I use the urban art as vehicle to promote a positive culture change in my community, working against the domestic violence and promoting the woman rights.
My country, Brazil, specially the communities in my city, Rio de Janeiro.
We women have won equal rights in our constitution in my country, but we not have this equal in our culture. My dream is that one day, this equality is achieved not only in my country but in all over the world.
Panmela Castro-Anarkia is a 28-year-old multi-media artist from Brazil who uses graffiti and street art to promote social change and awareness. Panmela Castro realize with Comcausa the project Grafiteiras Pela Lei Maria da Penha, a project that links graffiti and urban culture to combating violence against women. Through this project, Comcausa carried out a campaign to educate disadvantaged women about the recently passed Maria da Penha Law on Domestic and Family Violence against Women, a law named after a woman who was so severely beaten by her husband that she was paralyzed for life.

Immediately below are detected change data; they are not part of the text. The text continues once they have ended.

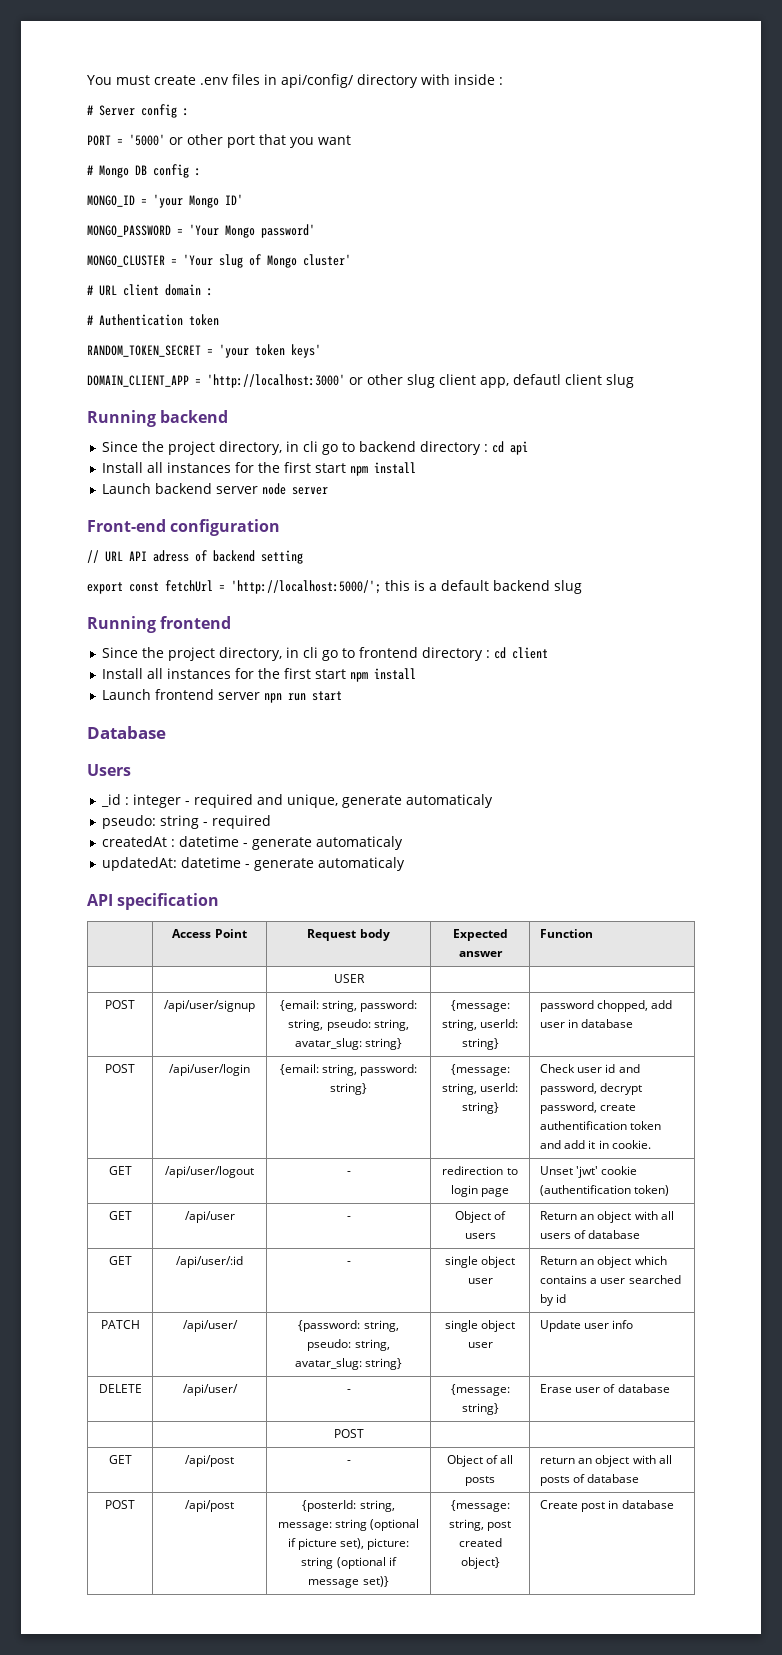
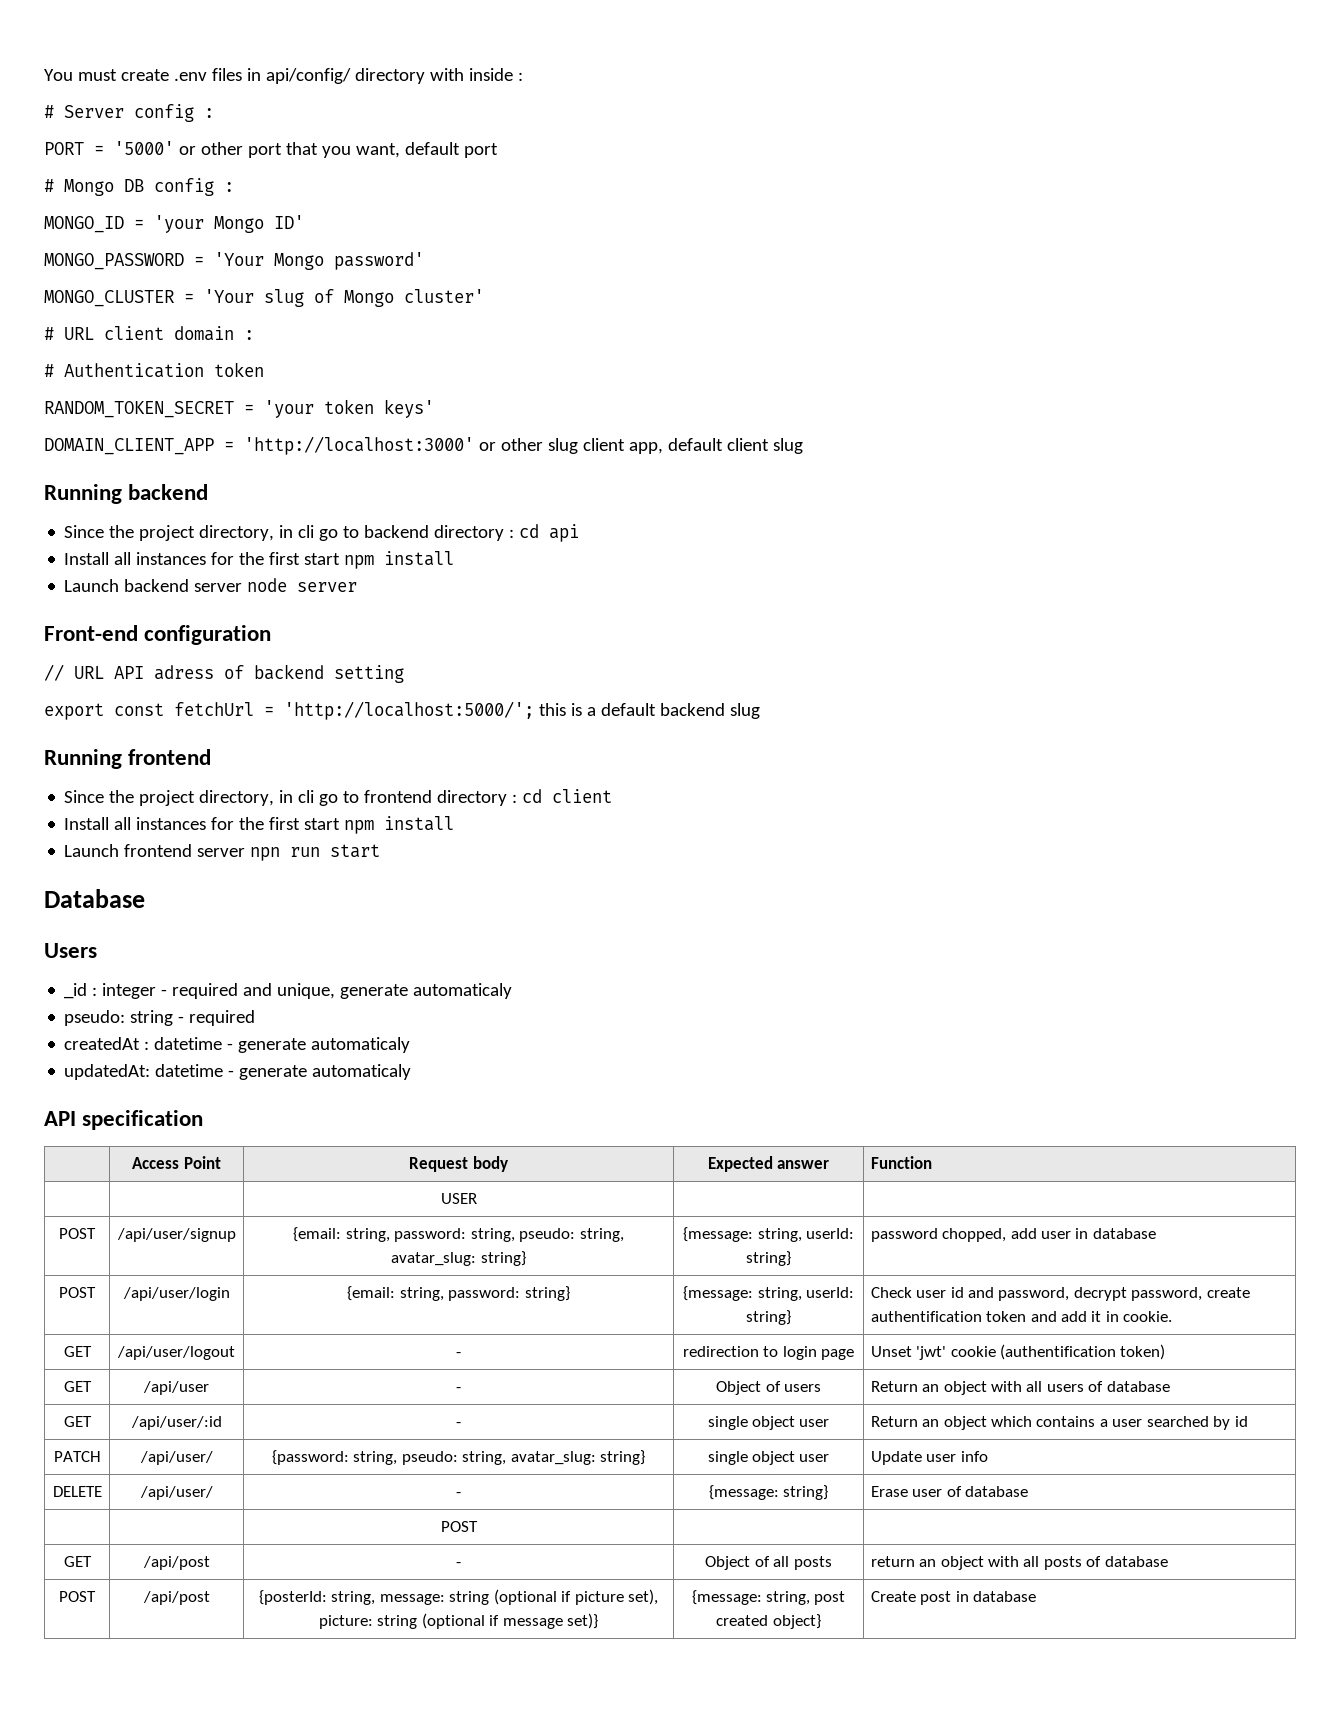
[318,135,351,145] want -> [355,142,498,158] want, default port
[513,374,561,385] defautl -> [667,438,723,451] default

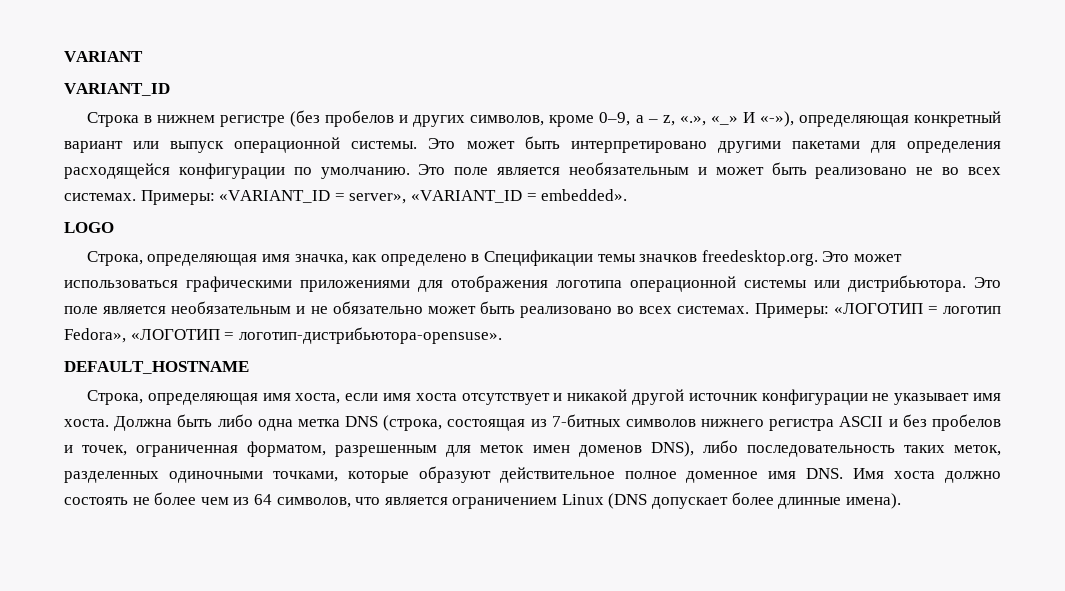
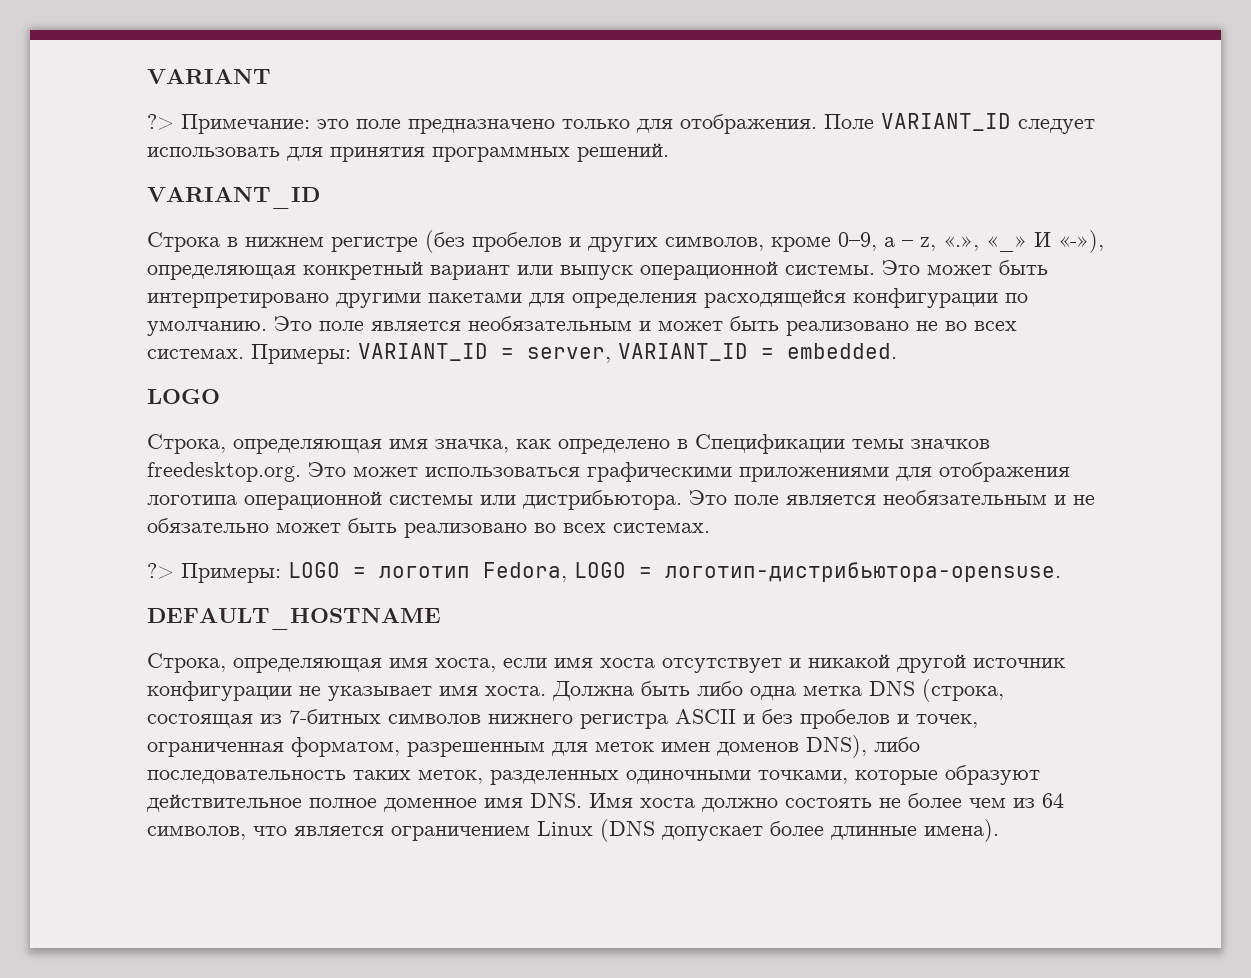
(143, 56) none -> [147,113,1095,134] [147,143,669,162] // ?> Примечание: это поле предназначено только для отображения. Поле VARIANT_ID следует использовать для принятия программных решений.
[219,189,628,204] «VARIANT_ID = server», «VARIANT_ID = embedded». -> [358,343,897,363] VARIANT_ID = server, VARIANT_ID = embedded.
[754,303,1001,318] [64,327,502,344] Примеры: «ЛОГОТИП = логотип Fedora», «ЛОГОТИП = логотип-дистрибьютора-opensuse». -> [147,562,1061,583] // ?> Примеры: LOGO = логотип Fedora, LOGO = логотип-дистрибьютора-opensuse.

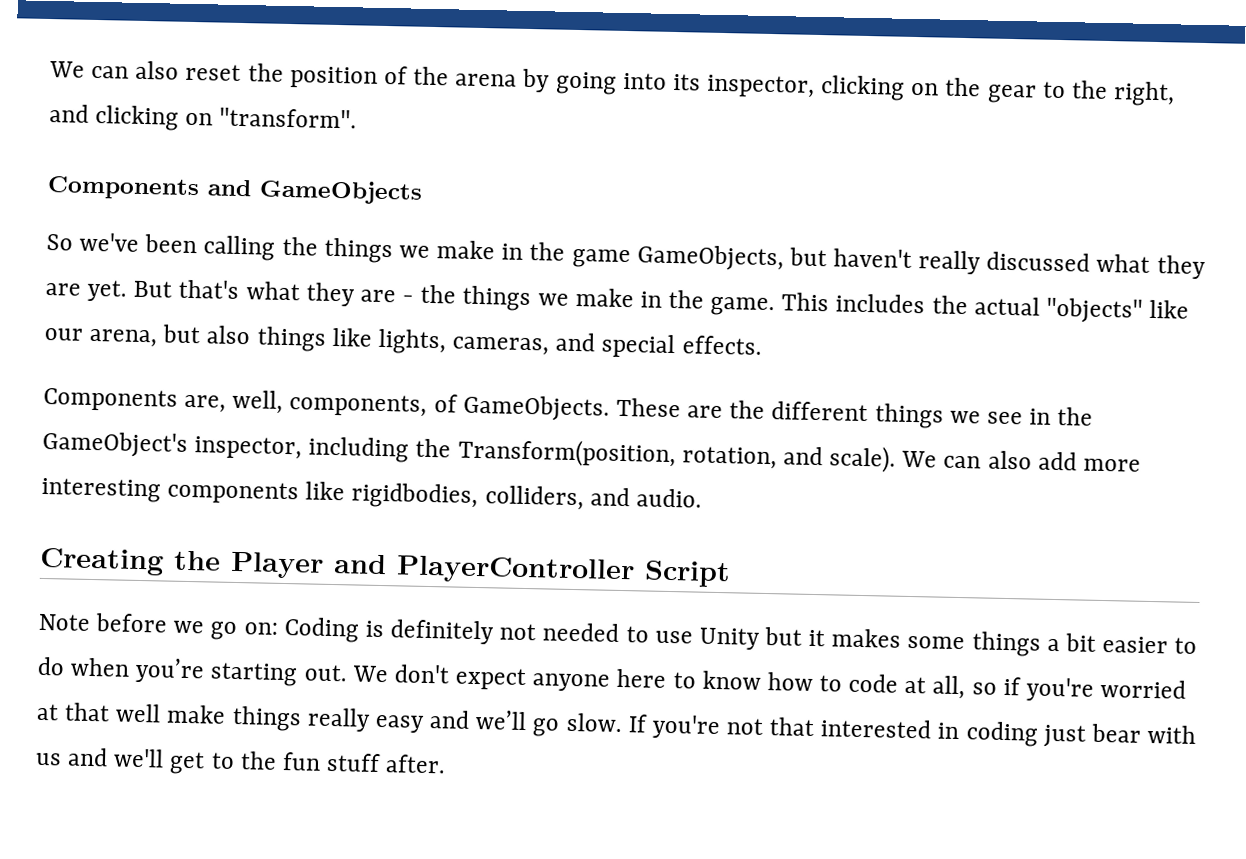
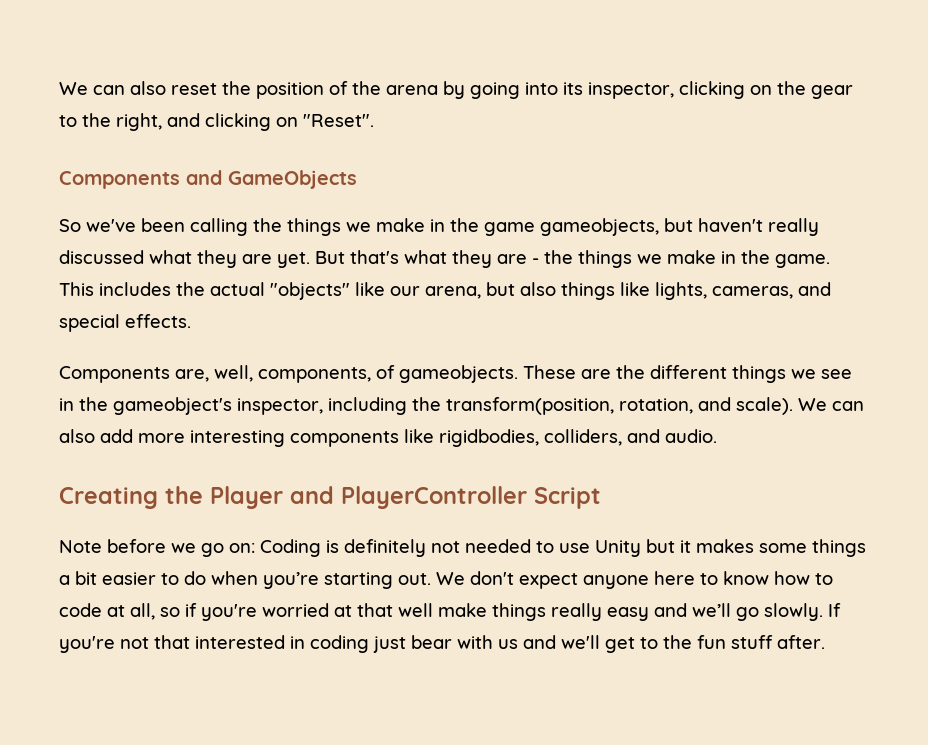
[219,107,358,129] "transform". -> [303,114,374,127] "Reset".
[636,244,784,272] GameObjects, -> [540,218,659,236] gameobjects,
[462,394,610,422] GameObjects. -> [399,365,518,383] gameobjects.
[42,430,188,458] GameObject's -> [113,397,232,415] gameobject's
[457,437,676,469] Transform(position, -> [446,397,614,415] transform(position,
[565,712,623,733] slow. -> [764,603,823,621] slowly.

To further this project, Panmela ventured into the slums of Rio de Janeiro to create murals that promote awareness about the existence of the Maria da Penha Law and to educate women about their rights under the new legislation. Unable to ignore or avoid the messages the murals portrayed about the importance of Maria da Penha and this law, Panmela uses her art to extend a lifeline to victims or witnesses that were previously too afraid to speak up. Maria da Penha herself has been featured in some of Panmela’s work.
With the group that formed during the project, Panmela co-founded Artefeito, an organization that carries out social projects using art as an instrument of cultural transformation given continues to graffiti and woman’s rights projects.
Panmela believes that she can make the world a better place by using graffiti to portray messages of positive social change. In addition to studying at the prestigious Federal University Art School in Rio de Janeiro, Panmela’s socially-conscious art has earned her a place as one of the most important figures in the Brazilian graffiti movement. She has also paved the way for women graffiti artists in Brazil through the Graffiteiras BR network. Today, Panmela travels throughout the Americas, Europe, and Africa to promote Graffiteiras BR’s mission and to share her vision through lectures, exhibits, and workshops hosted by the United Nations, the OSA Art Forum, the German Rosa Luxemburg Foundation, the La Familia Ayara and the Caramundo organization. She has received numerous awards and recognition including the Hutúz Award, The most important Hip Hop award in Latin America, Vital Voices Global Leadership Awards in humans right, and continues to be active through her participation in public events, workshops, and social projects.